In the creative environment of Indiana University, then ranked the number one music school in the United States, she joined the legendary piano class of Gyorgy Sebok, but simultaneously discovered her interests in jazz, world music, early music and improvisation. She was the first pianist at Indiana to study harpsichord in the newly formed Early Music Institute, the first piano performance student to study jazz piano literature with the eminent jazz professor David Baker, and the first performance student to earn a minor in world music in the I.U. Folklore Institute. On graduating from Indiana, she became a concert artist based in Montreal, performing over 80 concerts a year while teaching part-time at the McGill Conservatory, and working with composers and dancers including the great choreographer James Kudelka.
At age 30, she won a major Quebec fellowship to obtain her doctorate at Stony Brook in New York, at the time a mecca for emerging contemporary musicians. There she studied with Gilbert Kalish, while interacting with such fellow students - now major international contemporary musicians - as Jaqueline LeClair of Alarm Will Sound, Todd Reynolds of the Bang On a Can Allstars, Scott Rawls of the Steve Reich Ensemble, Lisa Moore, Michael Lowenstern, Ellen Jewett, Oded Zehavi and others. Completing her doctorate in two years, she was immediately offered a tenure-track professorship at Brock University, where she founded the Rodman Hall gallery series showcasing new music, and four years later her current position at Wilfrid Laurer University.
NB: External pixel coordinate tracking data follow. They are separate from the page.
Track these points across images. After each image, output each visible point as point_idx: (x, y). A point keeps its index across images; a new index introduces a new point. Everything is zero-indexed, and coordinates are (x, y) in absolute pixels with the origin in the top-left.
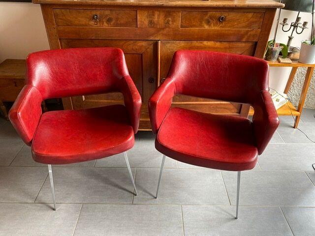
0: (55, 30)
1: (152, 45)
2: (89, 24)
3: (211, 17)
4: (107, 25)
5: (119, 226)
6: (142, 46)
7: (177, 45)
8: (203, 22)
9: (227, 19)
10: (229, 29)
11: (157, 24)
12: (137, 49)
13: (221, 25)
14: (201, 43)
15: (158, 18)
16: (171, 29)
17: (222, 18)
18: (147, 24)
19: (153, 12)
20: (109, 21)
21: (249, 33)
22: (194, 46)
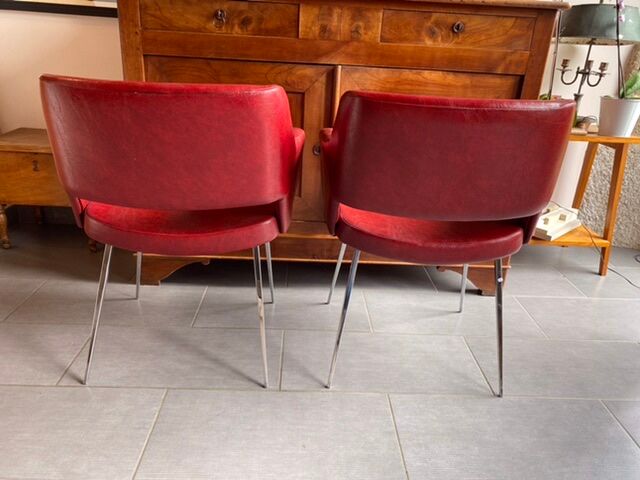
0: (138, 37)
1: (325, 75)
2: (205, 29)
3: (437, 24)
4: (240, 31)
5: (251, 430)
6: (305, 76)
7: (372, 76)
8: (423, 33)
9: (466, 29)
10: (471, 48)
11: (336, 34)
12: (294, 83)
13: (456, 40)
14: (419, 74)
15: (339, 21)
16: (363, 44)
17: (458, 26)
18: (317, 32)
19: (330, 10)
20: (245, 23)
21: (509, 58)
22: (406, 80)
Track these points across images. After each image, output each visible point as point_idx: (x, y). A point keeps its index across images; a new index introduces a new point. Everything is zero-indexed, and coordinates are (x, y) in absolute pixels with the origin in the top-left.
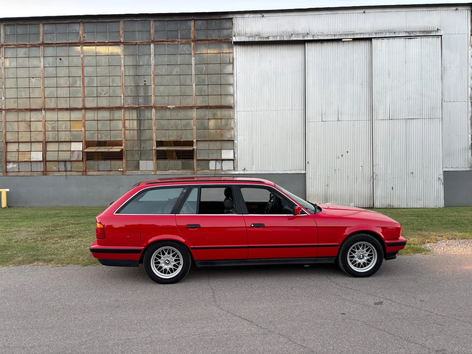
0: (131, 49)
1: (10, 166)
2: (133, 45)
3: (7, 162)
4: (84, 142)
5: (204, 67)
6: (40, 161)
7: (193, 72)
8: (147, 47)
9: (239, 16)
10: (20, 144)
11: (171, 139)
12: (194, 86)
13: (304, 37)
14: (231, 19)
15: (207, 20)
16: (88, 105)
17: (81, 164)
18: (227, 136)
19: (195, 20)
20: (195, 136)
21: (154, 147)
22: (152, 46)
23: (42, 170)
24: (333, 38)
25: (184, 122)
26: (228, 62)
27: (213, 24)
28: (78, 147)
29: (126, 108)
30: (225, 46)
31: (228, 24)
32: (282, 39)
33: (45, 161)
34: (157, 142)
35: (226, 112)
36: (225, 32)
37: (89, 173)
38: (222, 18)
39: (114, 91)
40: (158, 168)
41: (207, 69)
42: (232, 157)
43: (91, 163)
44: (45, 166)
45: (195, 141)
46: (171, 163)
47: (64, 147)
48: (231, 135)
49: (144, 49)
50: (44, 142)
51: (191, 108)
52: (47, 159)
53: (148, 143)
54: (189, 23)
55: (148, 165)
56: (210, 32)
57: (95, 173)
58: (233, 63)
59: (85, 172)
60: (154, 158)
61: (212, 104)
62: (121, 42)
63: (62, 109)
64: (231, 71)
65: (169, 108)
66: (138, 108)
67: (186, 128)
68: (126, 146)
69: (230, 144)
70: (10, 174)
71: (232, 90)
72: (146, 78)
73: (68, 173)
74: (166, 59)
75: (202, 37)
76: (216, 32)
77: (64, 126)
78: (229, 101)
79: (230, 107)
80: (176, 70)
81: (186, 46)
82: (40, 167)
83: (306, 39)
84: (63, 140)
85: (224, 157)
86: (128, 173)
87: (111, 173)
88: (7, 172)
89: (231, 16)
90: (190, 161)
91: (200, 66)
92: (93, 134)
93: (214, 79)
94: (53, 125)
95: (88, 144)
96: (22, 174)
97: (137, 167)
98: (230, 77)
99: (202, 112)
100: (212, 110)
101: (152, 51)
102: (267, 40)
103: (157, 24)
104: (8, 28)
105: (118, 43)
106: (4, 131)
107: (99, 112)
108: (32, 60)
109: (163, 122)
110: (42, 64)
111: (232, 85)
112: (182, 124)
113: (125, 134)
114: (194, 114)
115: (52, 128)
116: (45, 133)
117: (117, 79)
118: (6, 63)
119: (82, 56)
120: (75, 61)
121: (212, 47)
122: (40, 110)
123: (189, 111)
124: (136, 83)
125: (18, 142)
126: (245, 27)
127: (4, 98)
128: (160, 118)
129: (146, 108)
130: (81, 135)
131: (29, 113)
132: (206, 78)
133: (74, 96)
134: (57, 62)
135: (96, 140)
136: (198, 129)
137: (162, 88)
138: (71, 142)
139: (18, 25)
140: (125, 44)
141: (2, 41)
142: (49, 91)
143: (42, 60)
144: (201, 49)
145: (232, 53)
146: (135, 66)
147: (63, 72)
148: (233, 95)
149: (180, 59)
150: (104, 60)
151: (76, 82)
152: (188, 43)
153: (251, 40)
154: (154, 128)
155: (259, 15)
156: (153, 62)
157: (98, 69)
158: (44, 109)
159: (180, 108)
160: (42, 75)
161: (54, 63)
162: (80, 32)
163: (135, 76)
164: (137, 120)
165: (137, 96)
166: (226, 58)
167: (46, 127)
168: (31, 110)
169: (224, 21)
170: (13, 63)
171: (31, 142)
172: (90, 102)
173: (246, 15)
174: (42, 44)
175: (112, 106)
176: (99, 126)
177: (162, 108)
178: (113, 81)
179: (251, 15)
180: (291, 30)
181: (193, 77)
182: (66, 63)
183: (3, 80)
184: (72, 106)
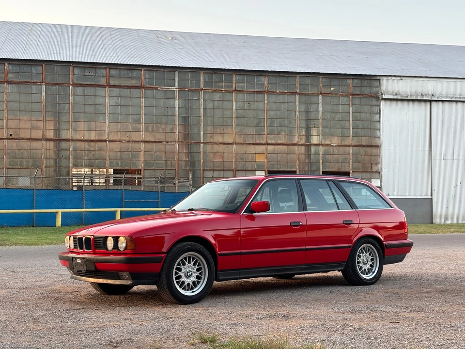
0: (304, 99)
2: (306, 95)
4: (266, 171)
5: (359, 114)
7: (351, 119)
8: (316, 97)
9: (385, 78)
10: (215, 172)
11: (333, 170)
12: (351, 130)
13: (431, 97)
14: (379, 80)
15: (361, 79)
16: (270, 142)
18: (375, 168)
19: (352, 79)
20: (351, 168)
22: (320, 97)
24: (451, 100)
25: (344, 157)
26: (376, 112)
27: (366, 82)
29: (299, 145)
30: (374, 99)
31: (376, 83)
32: (417, 98)
34: (323, 172)
35: (374, 150)
36: (374, 90)
38: (372, 79)
39: (290, 131)
41: (360, 116)
42: (379, 185)
45: (351, 172)
47: (250, 174)
48: (378, 168)
49: (314, 99)
50: (234, 170)
51: (349, 146)
53: (316, 172)
54: (348, 81)
56: (363, 89)
58: (380, 113)
61: (364, 143)
62: (296, 93)
63: (249, 144)
64: (378, 119)
65: (333, 146)
66: (309, 145)
67: (345, 161)
69: (377, 175)
71: (379, 134)
72: (316, 122)
74: (330, 108)
75: (357, 92)
76: (368, 89)
77: (250, 158)
78: (377, 141)
79: (378, 147)
80: (338, 116)
81: (346, 99)
83: (433, 99)
84: (250, 169)
89: (378, 78)
91: (355, 114)
92: (274, 164)
93: (367, 124)
94: (242, 157)
95: (270, 173)
98: (378, 123)
99: (357, 150)
100: (363, 148)
101: (320, 101)
102: (407, 98)
103: (324, 80)
104: (206, 76)
105: (295, 93)
106: (202, 161)
107: (279, 147)
108: (226, 103)
109: (327, 157)
110: (234, 107)
111: (379, 130)
112: (341, 158)
113: (299, 165)
114: (351, 150)
115: (241, 159)
116: (235, 163)
117: (293, 121)
118: (205, 105)
119: (266, 102)
120: (261, 106)
121: (365, 101)
122: (232, 144)
123: (347, 149)
124: (307, 125)
125: (213, 170)
126: (389, 87)
127: (202, 133)
128: (326, 153)
129: (315, 145)
130: (264, 165)
131: (222, 146)
132: (360, 123)
133: (259, 133)
134: (246, 106)
135: (276, 169)
136: (353, 162)
137: (327, 130)
138: (255, 170)
139: (216, 73)
140: (300, 94)
141: (202, 86)
142: (239, 129)
143: (234, 103)
144: (357, 101)
145: (379, 106)
146: (307, 112)
147: (251, 114)
148: (380, 137)
149: (341, 108)
150: (283, 106)
151: (260, 123)
152: (347, 96)
153: (395, 97)
154: (321, 161)
155: (399, 78)
156: (321, 109)
157: (278, 113)
158: (235, 144)
159: (340, 146)
160: (234, 115)
161: (244, 107)
162: (266, 83)
163: (307, 120)
164: (308, 154)
165: (308, 136)
166: (375, 109)
167: (236, 158)
168: (225, 144)
169: (373, 82)
170: (210, 105)
171: (224, 170)
172: (271, 139)
173: (390, 78)
174: (235, 91)
175: (289, 142)
176: (279, 158)
177: (327, 145)
178: (290, 123)
179: (393, 78)
180: (421, 91)
181: (351, 122)
182: (253, 106)
183: (202, 118)
184: (258, 142)
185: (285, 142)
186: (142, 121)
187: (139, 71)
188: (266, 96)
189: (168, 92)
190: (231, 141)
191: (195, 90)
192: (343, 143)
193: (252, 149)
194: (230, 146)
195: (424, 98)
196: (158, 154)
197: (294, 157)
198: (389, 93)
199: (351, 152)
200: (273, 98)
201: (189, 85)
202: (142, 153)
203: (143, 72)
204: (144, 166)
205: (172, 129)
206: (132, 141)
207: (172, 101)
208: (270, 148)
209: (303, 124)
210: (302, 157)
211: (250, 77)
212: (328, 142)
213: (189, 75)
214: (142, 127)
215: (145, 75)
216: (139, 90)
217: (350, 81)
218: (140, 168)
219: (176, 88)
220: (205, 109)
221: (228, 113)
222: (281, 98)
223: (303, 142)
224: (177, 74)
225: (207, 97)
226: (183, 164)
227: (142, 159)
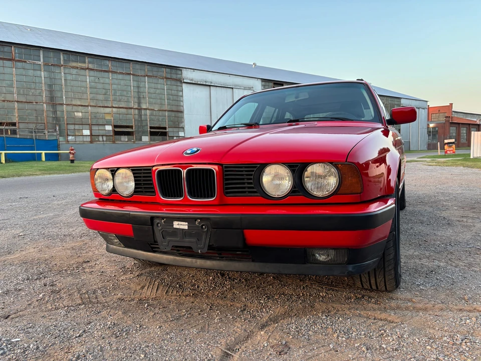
0: (136, 78)
1: (70, 138)
2: (137, 76)
3: (68, 135)
4: (113, 125)
5: (170, 91)
6: (88, 135)
7: (166, 94)
8: (144, 78)
9: (185, 69)
10: (76, 125)
11: (156, 125)
12: (166, 100)
14: (181, 70)
15: (171, 68)
16: (114, 106)
17: (111, 137)
18: (181, 125)
19: (166, 68)
20: (167, 125)
21: (149, 130)
22: (146, 78)
23: (90, 140)
26: (180, 90)
27: (174, 71)
28: (109, 128)
29: (134, 109)
31: (180, 72)
32: (203, 84)
33: (91, 135)
34: (150, 127)
35: (180, 114)
36: (179, 76)
37: (117, 142)
38: (177, 69)
39: (128, 99)
40: (151, 140)
42: (183, 136)
43: (117, 137)
44: (91, 138)
45: (167, 127)
46: (156, 137)
47: (101, 128)
48: (183, 125)
49: (142, 78)
51: (165, 111)
52: (93, 134)
53: (146, 127)
55: (146, 139)
56: (172, 75)
57: (120, 142)
58: (182, 91)
59: (114, 142)
60: (149, 135)
61: (174, 109)
63: (100, 107)
64: (181, 95)
65: (155, 110)
66: (140, 109)
67: (163, 120)
68: (135, 128)
69: (182, 129)
70: (70, 142)
71: (182, 104)
72: (144, 94)
73: (105, 142)
74: (153, 85)
75: (169, 76)
76: (175, 75)
77: (101, 116)
78: (181, 108)
79: (182, 112)
80: (158, 91)
81: (162, 80)
82: (88, 139)
83: (212, 85)
84: (101, 124)
85: (180, 135)
86: (136, 142)
87: (128, 142)
88: (68, 141)
89: (181, 69)
90: (166, 137)
91: (168, 91)
92: (117, 121)
93: (175, 98)
94: (95, 115)
95: (115, 126)
96: (78, 142)
97: (141, 140)
98: (181, 97)
99: (170, 113)
101: (146, 80)
102: (197, 83)
103: (148, 67)
104: (65, 56)
105: (130, 74)
106: (66, 117)
107: (120, 109)
108: (81, 77)
109: (153, 117)
110: (88, 80)
111: (183, 101)
112: (161, 118)
113: (134, 122)
114: (167, 113)
115: (95, 117)
116: (91, 119)
117: (129, 93)
118: (65, 77)
119: (111, 78)
120: (107, 81)
121: (173, 82)
122: (88, 106)
123: (164, 112)
124: (139, 95)
125: (74, 124)
126: (187, 75)
127: (64, 97)
128: (151, 115)
129: (145, 109)
130: (111, 122)
131: (81, 107)
132: (171, 97)
133: (107, 100)
134: (97, 80)
135: (119, 124)
136: (168, 121)
137: (151, 100)
138: (105, 125)
139: (72, 55)
140: (133, 75)
141: (62, 63)
142: (92, 95)
143: (88, 77)
144: (169, 83)
145: (182, 86)
146: (138, 87)
147: (100, 86)
148: (183, 106)
149: (159, 86)
150: (122, 82)
151: (107, 92)
152: (163, 79)
153: (191, 82)
154: (148, 120)
155: (192, 70)
156: (147, 86)
157: (119, 86)
158: (90, 106)
159: (160, 110)
160: (88, 86)
161: (95, 80)
162: (110, 65)
163: (138, 92)
164: (140, 115)
165: (139, 103)
166: (180, 88)
167: (90, 115)
168: (82, 106)
169: (178, 71)
170: (69, 77)
171: (82, 124)
172: (115, 104)
173: (187, 69)
174: (88, 69)
175: (127, 107)
176: (121, 117)
177: (152, 110)
178: (127, 93)
179: (189, 70)
180: (205, 79)
181: (166, 96)
182: (102, 81)
183: (64, 86)
184: (106, 105)
185: (125, 106)
186: (15, 85)
187: (10, 48)
188: (110, 74)
189: (34, 65)
190: (87, 104)
191: (57, 65)
192: (162, 109)
193: (102, 110)
194: (86, 108)
195: (207, 84)
196: (29, 111)
197: (131, 117)
198: (187, 79)
199: (167, 114)
200: (115, 76)
201: (52, 61)
202: (16, 110)
203: (13, 48)
204: (19, 120)
205: (40, 93)
206: (7, 101)
207: (38, 72)
208: (114, 110)
209: (136, 95)
210: (137, 117)
211: (98, 60)
212: (152, 108)
213: (51, 54)
214: (15, 90)
215: (15, 50)
216: (10, 62)
217: (164, 69)
218: (15, 121)
219: (41, 62)
220: (65, 80)
221: (84, 84)
222: (120, 76)
223: (136, 106)
224: (41, 52)
225: (67, 71)
226: (51, 119)
227: (17, 115)
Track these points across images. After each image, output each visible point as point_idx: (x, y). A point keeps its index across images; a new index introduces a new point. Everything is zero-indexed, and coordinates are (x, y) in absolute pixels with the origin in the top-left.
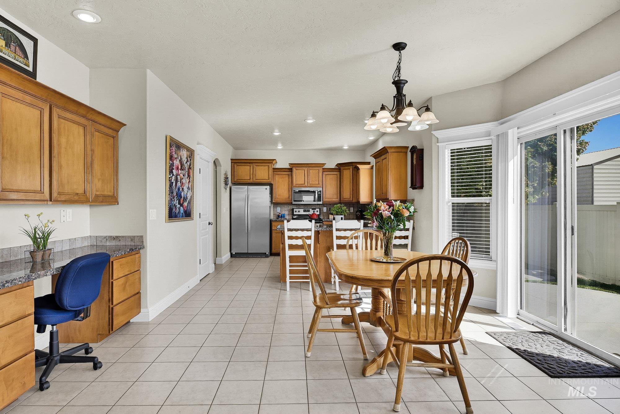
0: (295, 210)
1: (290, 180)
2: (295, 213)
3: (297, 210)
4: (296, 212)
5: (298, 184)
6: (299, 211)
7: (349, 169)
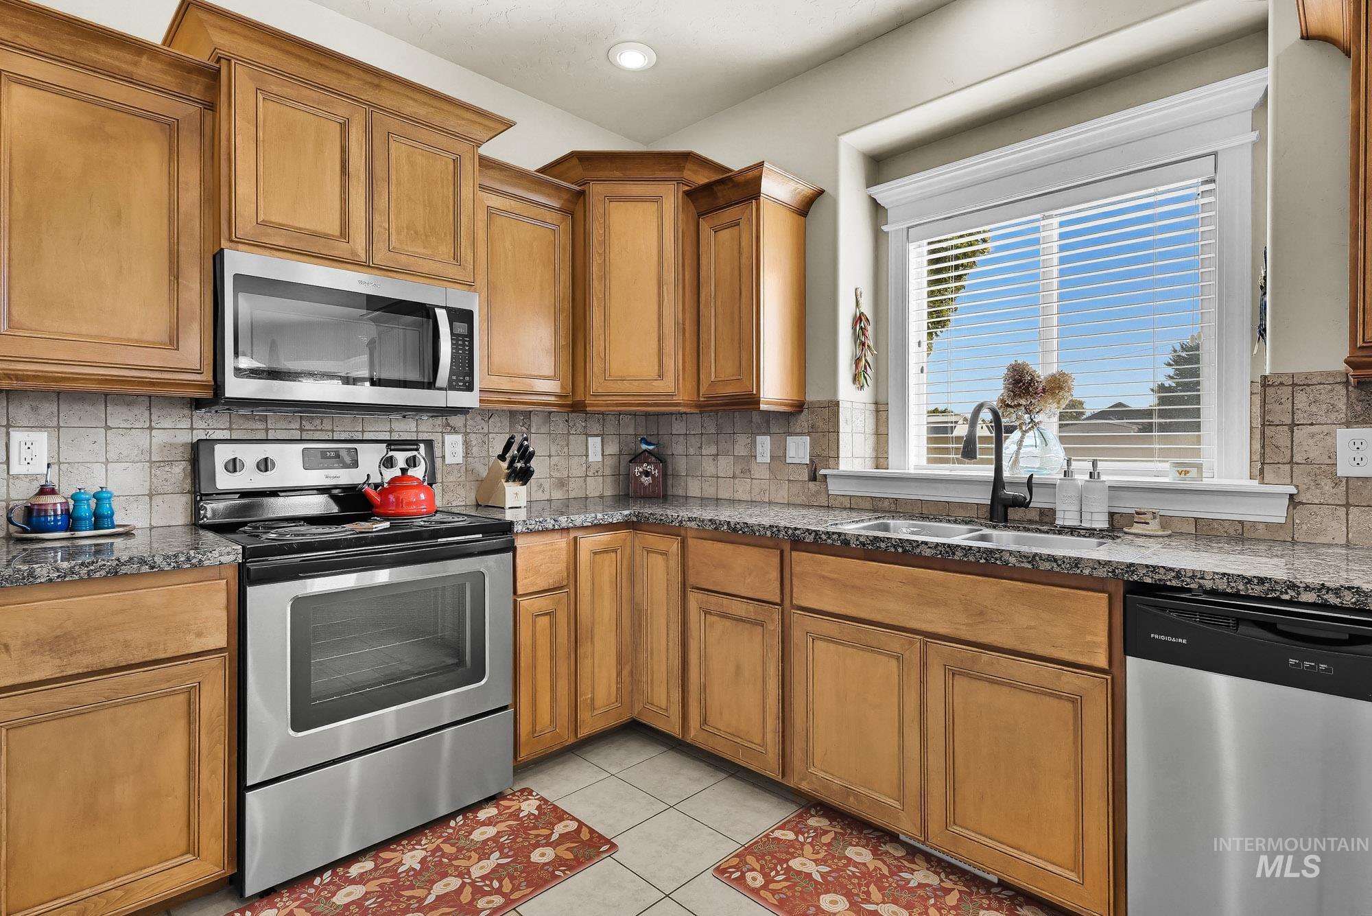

Hired alongside James Parker at Laurier, The Record wrote of their duo performance, “It was a thrill to hear the teamwork of Heather Taves and James Parker. Both are celebrated performers in their own right”.
Since then, she has integrated her love of undergraduate teaching in her home country of Canada with a international performing career in diverse genres. Her appearances have ranged from the Madras Philharmonic series in India to the Lord Selkirk East Coast Music Festival, from Place des Arts in Montreal to The Guild art space in Charlottetown, from Merkin Hall in New York to the Prague Spring Festival and Radio Zurich in Europe. Her solo new music performances have been personally praised by such icons of contemporary music as Elliott Carter, John Cage, and George Crumb, all of whom worked with her to present their works. Her own compositions have been recorded on two CDs.